Clear, persuasive, and simplicity are key. Example: the Linkedin OS course home page of digital entrepreneur Justin Welsh offers:

Courtesy | Justin Welsh

A distinctly defined problem

Everyone needs an enemy.

You need an opponent on your landing page. Problematic.

Next, employ psychology to create a struggle in your visitor's thoughts.

Don't be clever here; label your customer's problem. The more particular you are, the bigger the situation will seem.

When you build a clear monster, you invite defeat. I appreciate Theo Ohene's Growth Roadmaps landing page.

Courtesy | Theo Ohene

Exacerbation of the effects

Problem identification doesn't motivate action.

What would an unresolved problem mean?

This is landing page copy. When you describe the unsolved problem's repercussions, you accomplish several things:

  • You write a narrative (and stories are remembered better than stats)

  • You cause the reader to feel something.

  • You help the reader relate to the issue

Important!

My favorite script is:

"Sure, you can let [problem] go untreated. But what will happen if you do? Soon, you'll begin to notice [new problem 1] will start to arise. That might bring up [problem 2], etc."

Take the copywriting course, digital writer and entrepreneur Dickie Bush illustrates below when he labels the problem (see: "poor habit") and then illustrates the repercussions.

Courtesy | Ship30for30

The tale of transformation

Every landing page needs that "ah-ha!" moment.

Transformation stories do this.

Did you find a solution? Someone else made the discovery? Have you tested your theory?

Next, describe your (or your subject's) metamorphosis.

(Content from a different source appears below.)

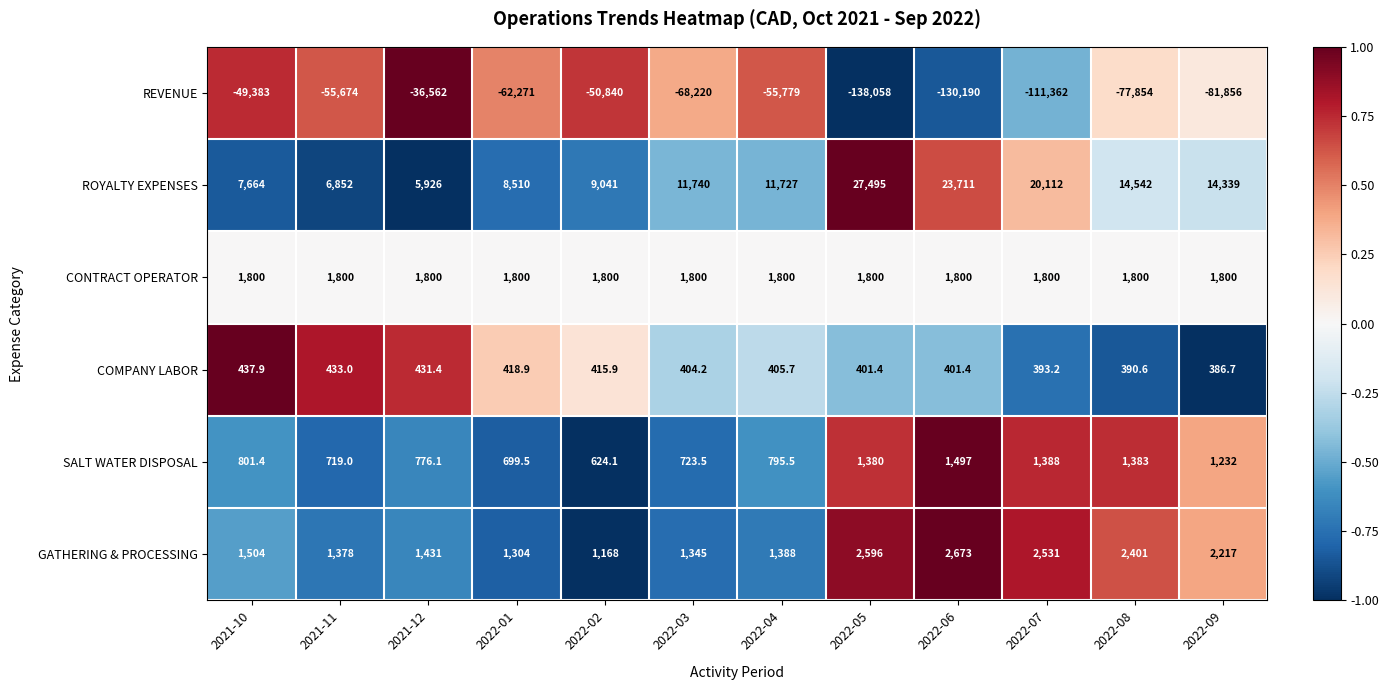

Count the number of categories in the chart.

12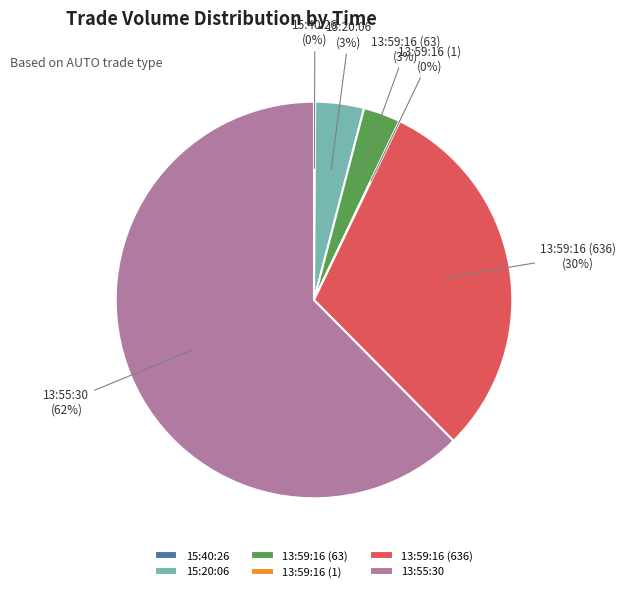

To the nearest percent, what is the difference between the 13:59:16 (63) and 15:20:06 slice percentages?

1%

Kieran Drew nails his narrative (and revelation) here. Right before the disclosure, he introduces his "ah-ha!" moment:

Courtesy | Kieran Drew

Testimonials

Social proof completes any landing page.

Social proof tells the reader, "If others do it, it must be worthwhile."

This is your argument.

Positive social proof helps (obviously).

Offer "free" training in exchange for a testimonial if you need social evidence. This builds social proof.

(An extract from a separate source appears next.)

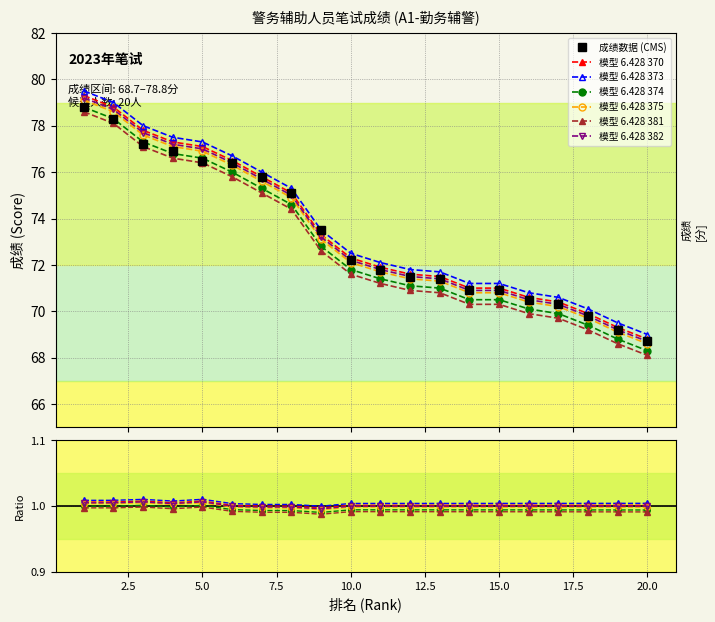

Which has a higher value, 15 or 18?

15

Most social proof is testimonies (recommended). Kurtis Hanni's creative take on social proof (using a screenshot of his colleague) is entertaining.

Bravo.

Courtesy | Kurtis Hanni

Reveal your offer

Now's the moment to act.

Describe the "bundle" that provides the transformation.

Here's:

  • Course

  • Cohort

  • Ebook

Whatever you're selling.

Include a product or service image, what the consumer is getting ("how it works"), the price, any "free" bonuses (preferred), and a CTA ("buy now").

Clarity is key. Don't make a cunning offer. Make sure your presentation emphasizes customer change (benefits). Dan Koe's Modern Mastery landing page makes an offer. Consider:

Courtesy | Dan Koe

An ultimatum

Offering isn't enough.

You must give your prospect an ultimatum.

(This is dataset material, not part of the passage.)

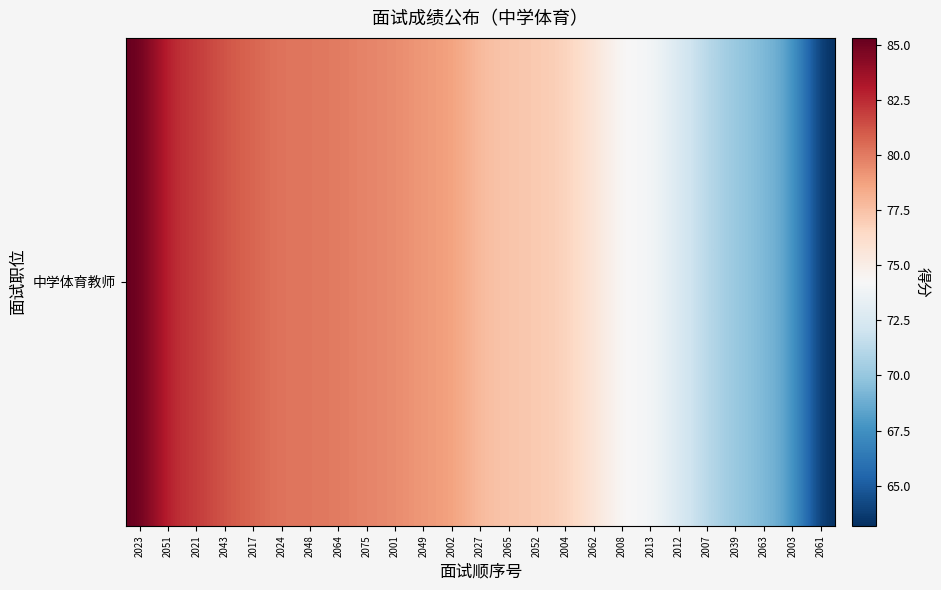

Approximately how many times larger is the value at 2017 compared to 2012?

1.1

  1. They can buy your merchandise from you.

  2. They may exit the webpage.

That’s it.

It's crucial to show what happens if the reader does either. Stress the consequences of not buying (again, a little consequence amplification). Remind them of the benefits of buying.

I appreciate Charles Miller's product offer ending:

Courtesy | Charles Miller

The top online creators use a 7-part landing page structure:

  1. Offer the service

  2. Describe the problem

  3. Amplify the consequences

  4. Tell the transformational story

  5. Include testimonials and social proof.

  6. Reveal the offer (with any bonuses if applicable)

  7. Finally, give the reader a deadline to encourage them to take action.

Sequence these sections to develop a landing page that (essentially) prints money.